____ Source

A moment to re-align my thinking. I have been doing massive loads of housework today because an old uni friend is staying the night and then tomorrow son no.2's best friend arrives with his mum and sister to stay for a couple of days. And to be honest we have only just recovered from the week in Guernsey and the previous weekend's whistlestop weekend with my parents!
I loved being with my family. More than I'd anticipated - we are not your close crowd, dysfunctional in many ways. It finitially elt like a duty ride to please my mother, who is the one person among them who keeps in regular contact and seems to care, but in the event it was great to see everyone. Mum was gobsmacked, as it was a complete surprise and I had told her nothing about our arrival; it worked just as we had wanted, I got her on my cellphone and then walked straight in through the front door. They have been depressed of late. Dad's not well and immobile, and drinks far too much, Mum is wearing herself to a frazzle looking after him nonstop, and isn't too good herself, and little bro, who lives with them and works from home, is stressed from his massive job pressure and a legal battle to get a troublesome tenant out of the flat he rents out. Sis, who came on the Sunday afternoon with her husband and two of the kids, has been redundant for 6 years and her husband is doing two jobs to keep the wolf from the door. Nevertheless we relaxed and had fun together, and I know it meant a lot to the others, who have promised to keep in touch. Auntie has already befriended son no.1 on Facebook.
Guernsey was a dream week. The weather was amazingly hot most of the time but when there were showers they blew over remarkably rapidly; the wind cleared them from the sky as if with a big broom, and we were back to the sunshine that made the docks look so stunning with their little ships tethered in a bobbing herd. The sea is green there, actually turquoise green! I'm used to the Channel being a cold wash of grey, and I am certainly not used to it dancing and sparkling as it did at the beach. The 20-minute boat trip to the nearby island of Herm was therefore a visual feast both on the island itself and the trips to and from Guernsey.
And what did we do there? Well. Um. We visited quite a few museums for a start. Guernsey museum had a local youth choir entertaining outside, an impressive statue of Victor Hugo in the lovely gardens (he lived there in exile) and a vintage toy exhibition inside. I spent half my time watching 'Watch With Mother' (children's afternoon programmes in the 60's) on the little telly. Ooh, the memories! As a stark contrast we went to the museum of the Nazi occupation, and that was scary and chilled us. We emerged very sombre; fortunately we were able to follow it up with a look round the beautiful aquarium nearby and laugh at the little turtles fighting each other to get to their food. It was hilarious, because they kept shoving one another out of the way and treading on the heads of their poolmates.

________

## Given instruction A
Copy the passage of the Guernsey journal entry starting at "Guernsey was a" and ending at "and from Guernsey.".
## Given instruction B
Carry on the Guernsey journal entry from its last sentence.
The material that comes after the Guernsey journal entry has no connection to it.

____ Given information

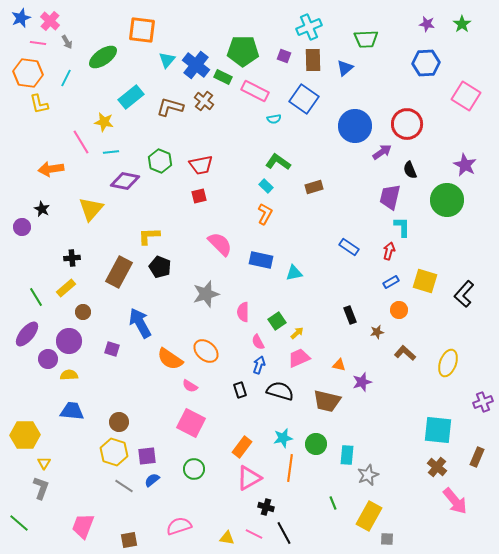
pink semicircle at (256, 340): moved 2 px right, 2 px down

________

## Result A
Guernsey was a dream week. The weather was amazingly hot most of the time but when there were showers they blew over remarkably rapidly; the wind cleared them from the sky as if with a big broom, and we were back to the sunshine that made the docks look so stunning with their little ships tethered in a bobbing herd. The sea is green there, actually turquoise green! I'm used to the Channel being a cold wash of grey, and I am certainly not used to it dancing and sparkling as it did at the beach. The 20-minute boat trip to the nearby island of Herm was therefore a visual feast both on the island itself and the trips to and from Guernsey.

## Result B
We also went to Victor Hugo's home. It has been kept pretty much as he left it, and I am at a loss to describe it, you'd have to go there. He basically created, with his own art and a mixture of others' (Oriental art was a big part of this. There are watercoloured ricepaper insets everywhere), a reflection of his mind. He used to go round antique shops, pick up gorgeous wooden tables and cannibalise the legs to put on his self-designed chimney pieces. There are hidden and disguised doors all over the place, it must have been a Mecca for kids, and cleverly placed mirrors all over. The rooms are deliberately contrasted; you might come out of a mahogany-panelled dining room into a sparsely furnished conservatory flooded with light and with an impressive view of the sea. He was quirky too - there is one small area where walls and ceiling are completely 'tiled' with china plates and dish lids. In an adjoining room there was a washbasin created from the soup tureen whose lid had been the centrepiece of the ceiling! And there was one bedroom with a 'tree' - a big wooden freestanding candelabra - in the centre. We loved it and we felt we knew him so much better when we came out.
Other outings - well, we did a little military museum and a shipwreck one to please my better half (wonderful views there as the museum is on a fort situated slightly out to sea on the end of a causeway), lots of shopping for me and a bus trip to a craft centre with minigolf for son no.2.
The whole week actually did the job and relaxed us all. My beloved is usually on pins trying to work out the logistics but it was all done for us; transfer between plane and guest house, everything. He had nothing to organise! And son no.2 and I couldn't help but de-stress in such stunning surroundings. It was all like a kind of cross between, let me see, maybe Llandudno in Wales and St Malo, and made me feel quite creative. In fact I put together a haiku while watching a mother on the bus with her adorable little daughter:
To a mother's eyes,
Balding obesity is
Small, pink and dimpled.
Because, as I had learned the previous week, a parent doesn't really see you as you are; you are always the chubby baby!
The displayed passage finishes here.